• [Task brief] Once you have checked the records that follow, state how many of their lines hold "Vendita", giving the number only.

--- Data records Enclosed Below ---

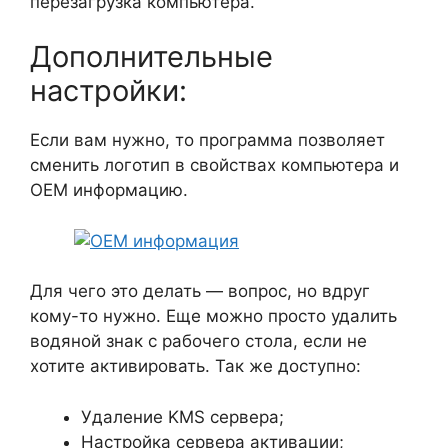
перезагрузка компьютера.
Дополнительные
настройки:
Если вам нужно, то программа позволяет
сменить логотип в свойствах компьютера и
OEM информацию.
Для чего это делать — вопрос, но вдруг
кому-то нужно. Еще можно просто удалить
водяной знак с рабочего стола, если не
хотите активировать. Так же доступно:
Удаление KMS сервера;
Настройка сервера активации;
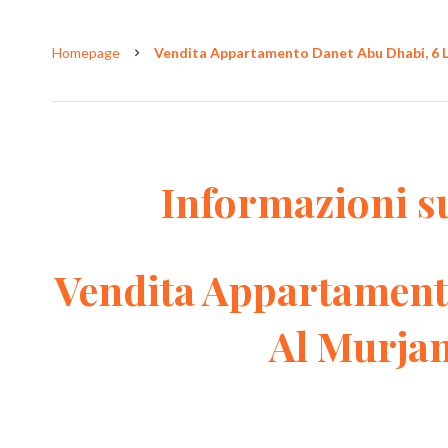
Homepage
Vendita Appartamento Danet Abu Dhabi, 6 Loc
Informazioni s
Vendita Appartament
Al Murja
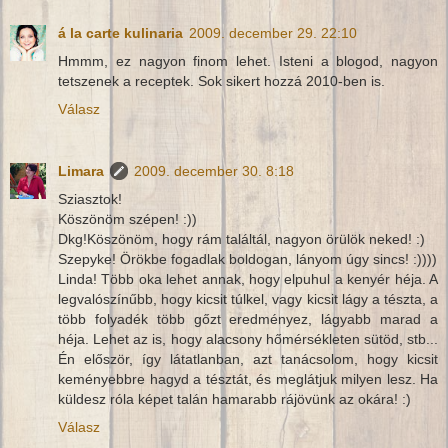
á la carte kulinaria
2009. december 29. 22:10
Hmmm, ez nagyon finom lehet. Isteni a blogod, nagyon
tetszenek a receptek. Sok sikert hozzá 2010-ben is.
Válasz
Limara
2009. december 30. 8:18
Sziasztok!
Köszönöm szépen! :))
Dkg!Köszönöm, hogy rám találtál, nagyon örülök neked! :)
Szepyke! Örökbe fogadlak boldogan, lányom úgy sincs! :))))
Linda! Több oka lehet annak, hogy elpuhul a kenyér héja. A
legvalószínűbb, hogy kicsit túlkel, vagy kicsit lágy a tészta, a
több folyadék több gőzt eredményez, lágyabb marad a
héja. Lehet az is, hogy alacsony hőmérsékleten sütöd, stb...
Én először, így látatlanban, azt tanácsolom, hogy kicsit
keményebbre hagyd a tésztát, és meglátjuk milyen lesz. Ha
küldesz róla képet talán hamarabb rájövünk az okára! :)
Válasz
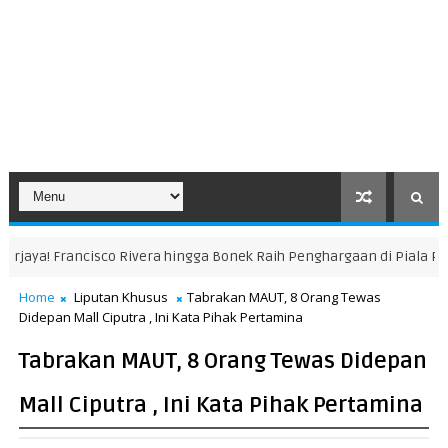
ivera hingga Bonek Raih Penghargaan di Piala Presiden 2026
KABA
Home
Liputan Khusus
Tabrakan MAUT, 8 Orang Tewas
Didepan Mall Ciputra , Ini Kata Pihak Pertamina
Tabrakan MAUT, 8 Orang Tewas Didepan
Mall Ciputra , Ini Kata Pihak Pertamina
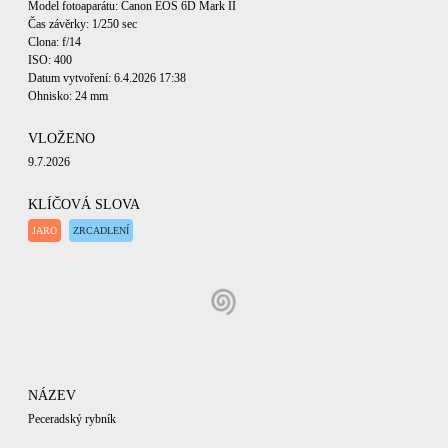
Model fotoaparátu: Canon EOS 6D Mark II
Čas závěrky: 1/250 sec
Clona: f/14
ISO: 400
Datum vytvoření: 6.4.2026 17:38
Ohnisko: 24 mm
VLOŽENO
9.7.2026
KLÍČOVÁ SLOVA
JARO
ZRCADLENÍ
NÁZEV
Peceradský rybník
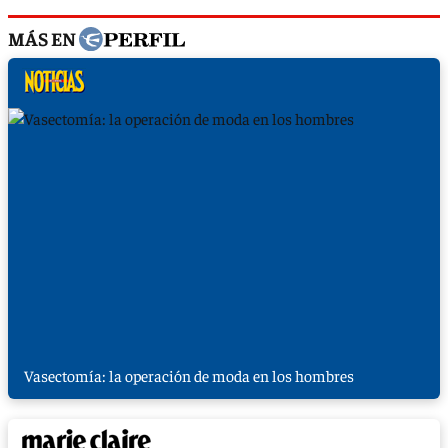
MÁS EN
Vasectomía: la operación de moda en los hombres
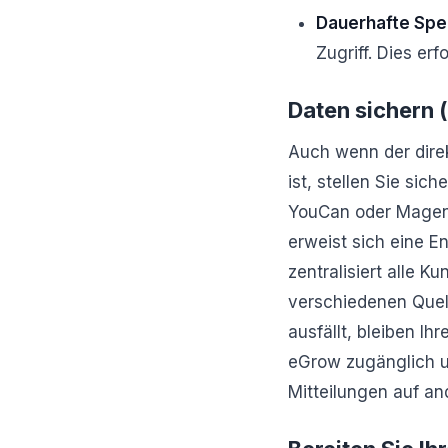
Dauerhafte Spe
Zugriff. Dies erf
Daten sichern (
Auch wenn der dire
ist, stellen Sie si
YouCan oder Magent
erweist sich eine 
zentralisiert alle 
verschiedenen Quel
ausfällt, bleiben Ih
eGrow zugänglich u
Mitteilungen auf a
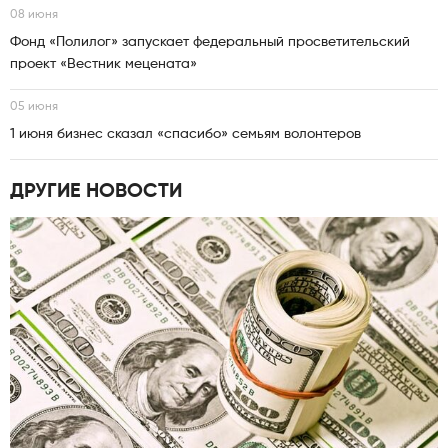
08 июня
Фонд «Полилог» запускает федеральный просветительский
проект «Вестник мецената»
05 июня
1 июня бизнес сказал «спасибо» семьям волонтеров
ДРУГИЕ НОВОСТИ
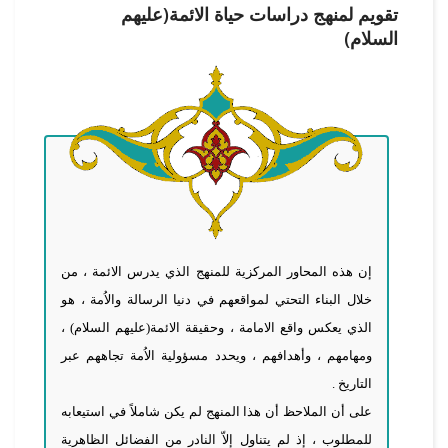
تقويم لمنهج دراسات حياة الائمة(عليهم
السلام)
إن هذه المحاور المركزية للمنهج الذي يدرس الائمة ، من
خلال البناء التحتي لمواقعهم في دنيا الرسالة والاُمة ، هو
الذي يعكس واقع الامامة ، وحقيقة الائمة(عليهم السلام) ،
ومهامهم ، وأهدافهم ، ويحدد مسؤولية الاُمة تجاههم عبر
التاريخ .
على أن الملاحظ أن هذا المنهج لم يكن شاملاً في استيعابه
للمطلوب ، إذ لم يتناول إلاّ النادر من الفضائل الظاهرية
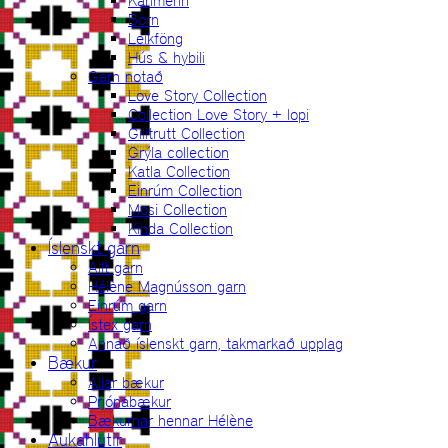
Karlmenn
Börn
Leikföng
Hús & hybili
Garn notað
Love Story Collection
Collection Love Story + lopi
Gilitrutt Collection
Grýla collection
Katla Collection
Einrúm Collection
Mosi Collection
Kinda Collection
Íslenskt garn
Allt garn
Hélène Magnússon garn
Einrúm garn
Ístex garn
Annað íslenskt garn, takmarkað upplag
Bækur
Allar bækur
Prjónabækur
Bækurnar hennar Hélène
Aukahlutir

--- End of Enclosed Data records ---

• [Solution to this problem] 2